I made quite a few changes in my appearance over the last two years, I lost about 25 pounds by running 4 to 5 miles every other day, grew my hair to shoulder length, did laser & electrolysis, which I'm not done with yet, and probably never will be).

So I decided to embark on a journey for the new year which will be me presenting as female more often on a regular basis, a question I have struggled for as long time with, and said what the heck. I mean, I have been treated great so far everywhere I've gone. Last week I went with a friend to see Skyfall (the James Bond flick) and then on to a pretty ordinary sports bar full of the kind of knuckleheads one would expect around midnight. So my confidence level is running pretty strong, and I feel quite at ease....and now I'm really enjoying it! I usually dress for the occasion. If it's a nice classy restaurant, I will most likely wear a dress. But the movie theatre, it will be pretty lowdown and casual, but still womens' clothes with some nice accessory.

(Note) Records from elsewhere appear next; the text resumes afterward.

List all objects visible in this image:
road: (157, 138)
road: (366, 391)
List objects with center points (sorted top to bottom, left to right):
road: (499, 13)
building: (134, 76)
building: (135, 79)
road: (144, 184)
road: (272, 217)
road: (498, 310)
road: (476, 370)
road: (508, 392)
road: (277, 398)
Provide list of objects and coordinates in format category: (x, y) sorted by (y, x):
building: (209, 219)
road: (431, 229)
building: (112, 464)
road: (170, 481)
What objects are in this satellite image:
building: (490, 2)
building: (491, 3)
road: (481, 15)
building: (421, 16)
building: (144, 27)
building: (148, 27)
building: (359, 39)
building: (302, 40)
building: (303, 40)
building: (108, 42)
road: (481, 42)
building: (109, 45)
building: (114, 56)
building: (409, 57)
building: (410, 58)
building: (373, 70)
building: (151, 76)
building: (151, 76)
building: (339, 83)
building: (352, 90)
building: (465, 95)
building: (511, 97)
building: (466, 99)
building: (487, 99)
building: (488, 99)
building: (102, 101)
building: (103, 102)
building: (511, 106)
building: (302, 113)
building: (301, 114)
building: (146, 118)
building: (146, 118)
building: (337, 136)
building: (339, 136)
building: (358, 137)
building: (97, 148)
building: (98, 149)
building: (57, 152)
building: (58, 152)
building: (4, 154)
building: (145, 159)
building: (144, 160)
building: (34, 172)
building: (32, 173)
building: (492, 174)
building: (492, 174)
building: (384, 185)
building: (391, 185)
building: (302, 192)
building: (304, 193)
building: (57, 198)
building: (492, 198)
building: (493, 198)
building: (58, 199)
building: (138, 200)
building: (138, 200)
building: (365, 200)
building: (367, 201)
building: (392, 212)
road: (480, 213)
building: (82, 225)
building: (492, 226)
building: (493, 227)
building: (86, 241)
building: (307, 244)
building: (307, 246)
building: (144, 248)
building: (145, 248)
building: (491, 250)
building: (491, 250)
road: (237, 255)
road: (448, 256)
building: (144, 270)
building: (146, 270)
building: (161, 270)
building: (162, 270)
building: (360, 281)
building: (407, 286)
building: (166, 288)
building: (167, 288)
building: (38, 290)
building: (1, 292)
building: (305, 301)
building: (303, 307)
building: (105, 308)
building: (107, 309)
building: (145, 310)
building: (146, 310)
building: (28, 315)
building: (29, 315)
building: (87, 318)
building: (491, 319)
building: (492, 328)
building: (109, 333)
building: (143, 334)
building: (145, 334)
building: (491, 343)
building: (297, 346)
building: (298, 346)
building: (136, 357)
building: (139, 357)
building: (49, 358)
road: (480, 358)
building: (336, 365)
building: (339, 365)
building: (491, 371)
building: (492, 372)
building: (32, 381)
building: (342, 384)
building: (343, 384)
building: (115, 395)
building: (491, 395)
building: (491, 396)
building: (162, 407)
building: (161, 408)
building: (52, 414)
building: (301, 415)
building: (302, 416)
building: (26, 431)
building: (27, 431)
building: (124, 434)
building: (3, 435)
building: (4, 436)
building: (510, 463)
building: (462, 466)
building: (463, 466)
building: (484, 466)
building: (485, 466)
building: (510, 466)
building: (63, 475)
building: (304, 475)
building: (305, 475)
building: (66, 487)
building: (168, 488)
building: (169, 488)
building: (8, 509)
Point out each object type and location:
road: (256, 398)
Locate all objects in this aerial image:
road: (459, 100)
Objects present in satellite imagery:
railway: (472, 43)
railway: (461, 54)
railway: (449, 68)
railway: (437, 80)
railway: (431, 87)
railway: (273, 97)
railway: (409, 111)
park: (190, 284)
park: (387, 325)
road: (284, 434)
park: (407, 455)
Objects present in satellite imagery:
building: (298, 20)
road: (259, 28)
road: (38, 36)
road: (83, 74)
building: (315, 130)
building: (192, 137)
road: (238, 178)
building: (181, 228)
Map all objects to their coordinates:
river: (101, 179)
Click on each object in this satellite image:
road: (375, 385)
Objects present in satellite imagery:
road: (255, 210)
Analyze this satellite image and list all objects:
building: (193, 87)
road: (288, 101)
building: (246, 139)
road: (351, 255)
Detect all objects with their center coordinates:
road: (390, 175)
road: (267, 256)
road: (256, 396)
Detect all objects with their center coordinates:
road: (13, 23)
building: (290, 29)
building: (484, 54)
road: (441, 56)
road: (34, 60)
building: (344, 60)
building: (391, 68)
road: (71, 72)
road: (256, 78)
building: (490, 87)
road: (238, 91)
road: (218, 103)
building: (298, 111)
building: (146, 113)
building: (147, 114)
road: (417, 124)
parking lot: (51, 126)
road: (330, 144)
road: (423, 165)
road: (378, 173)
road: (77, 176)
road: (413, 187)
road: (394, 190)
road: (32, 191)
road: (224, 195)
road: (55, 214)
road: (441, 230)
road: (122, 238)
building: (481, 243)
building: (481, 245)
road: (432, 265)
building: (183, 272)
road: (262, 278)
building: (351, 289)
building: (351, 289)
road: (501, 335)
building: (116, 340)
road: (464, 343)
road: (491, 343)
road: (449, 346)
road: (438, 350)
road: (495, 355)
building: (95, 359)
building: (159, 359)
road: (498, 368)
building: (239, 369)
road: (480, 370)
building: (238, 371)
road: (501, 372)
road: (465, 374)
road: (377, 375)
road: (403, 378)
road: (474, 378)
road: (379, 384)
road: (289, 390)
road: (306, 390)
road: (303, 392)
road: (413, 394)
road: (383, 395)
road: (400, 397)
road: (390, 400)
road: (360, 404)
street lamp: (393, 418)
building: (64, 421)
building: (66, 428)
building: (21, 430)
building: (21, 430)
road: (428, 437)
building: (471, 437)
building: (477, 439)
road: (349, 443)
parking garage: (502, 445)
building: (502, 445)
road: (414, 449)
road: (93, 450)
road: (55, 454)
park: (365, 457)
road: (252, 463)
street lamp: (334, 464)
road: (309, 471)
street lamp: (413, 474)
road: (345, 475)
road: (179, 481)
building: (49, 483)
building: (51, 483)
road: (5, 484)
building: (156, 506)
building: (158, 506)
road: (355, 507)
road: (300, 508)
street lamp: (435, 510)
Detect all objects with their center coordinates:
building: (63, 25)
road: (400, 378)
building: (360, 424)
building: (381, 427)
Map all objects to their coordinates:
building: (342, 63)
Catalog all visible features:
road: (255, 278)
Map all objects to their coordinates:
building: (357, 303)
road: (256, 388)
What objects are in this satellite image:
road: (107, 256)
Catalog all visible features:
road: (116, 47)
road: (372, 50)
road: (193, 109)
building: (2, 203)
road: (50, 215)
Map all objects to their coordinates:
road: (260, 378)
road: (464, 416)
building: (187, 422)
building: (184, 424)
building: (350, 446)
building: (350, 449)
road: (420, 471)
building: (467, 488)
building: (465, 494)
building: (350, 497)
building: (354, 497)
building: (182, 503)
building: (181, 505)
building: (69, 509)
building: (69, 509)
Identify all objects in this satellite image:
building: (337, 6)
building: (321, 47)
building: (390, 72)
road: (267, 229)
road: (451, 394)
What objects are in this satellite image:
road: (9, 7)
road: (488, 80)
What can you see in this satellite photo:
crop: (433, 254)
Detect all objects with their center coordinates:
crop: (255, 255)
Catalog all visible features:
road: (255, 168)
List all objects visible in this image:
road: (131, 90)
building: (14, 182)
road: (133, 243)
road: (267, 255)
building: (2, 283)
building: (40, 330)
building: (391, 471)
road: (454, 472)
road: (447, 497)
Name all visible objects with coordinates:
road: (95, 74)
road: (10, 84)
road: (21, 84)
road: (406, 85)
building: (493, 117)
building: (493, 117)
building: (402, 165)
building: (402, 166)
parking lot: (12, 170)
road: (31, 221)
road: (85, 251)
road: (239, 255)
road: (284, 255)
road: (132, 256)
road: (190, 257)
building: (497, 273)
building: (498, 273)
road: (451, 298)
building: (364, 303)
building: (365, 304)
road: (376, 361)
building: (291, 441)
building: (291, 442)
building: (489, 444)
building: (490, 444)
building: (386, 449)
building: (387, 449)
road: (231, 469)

So, the idea of toying around with HRT always sits on my mind, and thus I have a name of handful of therapists/counselors who specialize in gender issues ready to go. I'd rather get some words from professionals, and experience the road ahead as I see fit before I ever pull that trigger. I've seen the results of people on HRT, and I'm jealous and envious. However, there are two things I don't need to complete the picture in order to feel whole:

One is a legal name change, two is bottom surgery

On the other hand, I have absolutely no ambition to be that middle aged fat guy with a goat tee either. I took a risk in growing my hair while working in a professional environment, took some ribbing at first, but now everything is cool.

I Am Paula
11-24-2012, 10:44 PM
I'm keeping my name and I.D. all male aswell. I've never had a problem with it. My wife and my parents call me my given name, my father in-law calls me a poof, and everyone else calls me Celeste.